Hayatımızdaki her şey önceden belirli midir?

Bu aynı zamanda özgür irade diye bir şeyin olmadığı anlamına da gelir. Yaptığımız her şey neden ve sonuç ilişkisi ile belirlidir. Geçmiş, bugüne, bugün de geleceğe neden olur. Hayatımız dizili domino taşlarına benzer. Günümüzde evrenin deterministik modeli, bilim dünyası tarafından genellikle kabul görmemektedir. Deterministik evren fikrine en büyük meydan okuma da elbette kuantum mekaniğidir. Peki bu konunun Laplace ile ilgisi ne?

Özgür İrade ve Laplace Şeytanı

Laplace'ın Şeytanı Nedir?
Pierre-Simon Laplace, Fransız matematikçi ve gökbilimci. (1749-1827 Fransa)

Pierre-Simon Laplace, 1814’te A Philosophical Essay on Probabilities adlı kitabında bir düşünce deneyini anlattı. Bu fikir daha sonra, kendisi şeytan kelimesini kullanmasa da, Laplace Şeytanı olarak bilinmeye başlandı.

Laplace’ın Şeytanı hayali bir varlık. Bu varlık, belirli bir anda evrendeki her şey hakkında her şeyi bilir. Ayrıca bu bilgiyi anlar ve analiz eder. Bilgiyi anlama ve analiz etme kabiliyetine sahip böyle bir varlık olsaydı, o varlık geleceği tahmin edebilir ve geçmişi mükemmel bir şekilde tarif edebilirdi. 

Ayrıca eğer bu süper güç bunu başarabilirse deterministik bir evrenin varlığı ispatlanmış olurdu. Sonucunda gelecek zaten önceden belliydi. Şans, seçim ya da belirsizlik yoktu. Kişinin bu konuda elinden bir şey gelmezdi.

Laplace Şeytanı Nedir?
Laplace şeytanı, evrendeki her şeyin bilgisine bir an için sahip olan ve dolayısıyla geçmişi ve geleceği de bilen bir varlıktır.

Bu aynı zamanda özgür iradenin olmadığı anlamına da geliyordu. Ancak bu şeytan böyle bir şeyi başaramaz ise evren olasılıklar üzerine kurulu anlamına gelirdi. Bunun bir anlamı da kişinin özgür iradesi olması ve geleceğini biçimlendirebilmesiydi. Kendisi bu düşüncesini şu kelimeler ile ifade etmişti.

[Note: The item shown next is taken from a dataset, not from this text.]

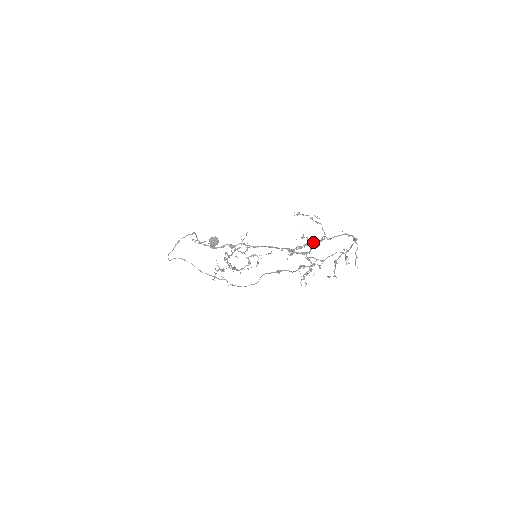
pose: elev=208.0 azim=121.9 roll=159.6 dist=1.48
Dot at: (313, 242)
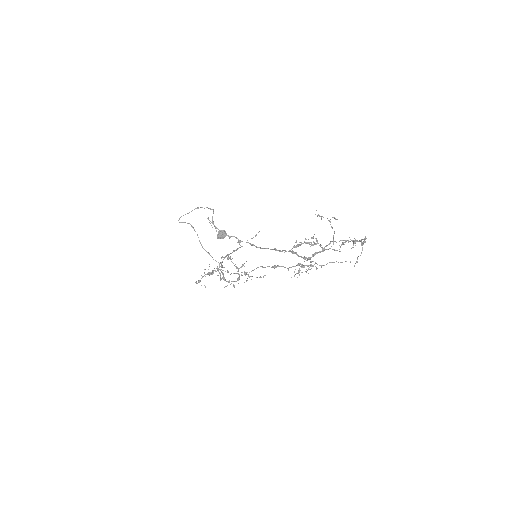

“Evrenin şimdiki halini geçmişin sonucu ve geleceğin nedeni olarak ele alabiliriz. Bir an için evrenin tüm güçlerinin ve bunu oluşturan tüm varlıkların konumlarını anlayabilen bir canlı olduğunu düşünürsek, ve bunun bu verileri inceleyebileceğini de düşünürsek, aynı anda evrendeki en büyük varlıklardan en küçük atomlara kadar her şeyi hesaba katarak bir hesap yaparsa, hiçbir şey belirsiz değildir ve gelecek de, aynı geçmiş gibi, onun gözlerinin önündedir.”

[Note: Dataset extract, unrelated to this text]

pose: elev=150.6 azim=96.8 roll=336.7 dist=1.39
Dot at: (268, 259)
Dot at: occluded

Laplace’ın bu düşünce deneyini önermesinden bu yana yaklaşık iki yüzyıl geçti. Başlangıçta bir miktar destek alsa da zaman içinde birçok güçlü karşı argüman ortaya çıktı. Örneğin Kuantum mekaniği, atom altı parçacıkların klasik mekaniğin kurallarına uymadığını bizlere gösterdi. Kesinlikler yerine olasılıklar söz konusuydu. Bu da determinizm fikri ile uyumsuzdu.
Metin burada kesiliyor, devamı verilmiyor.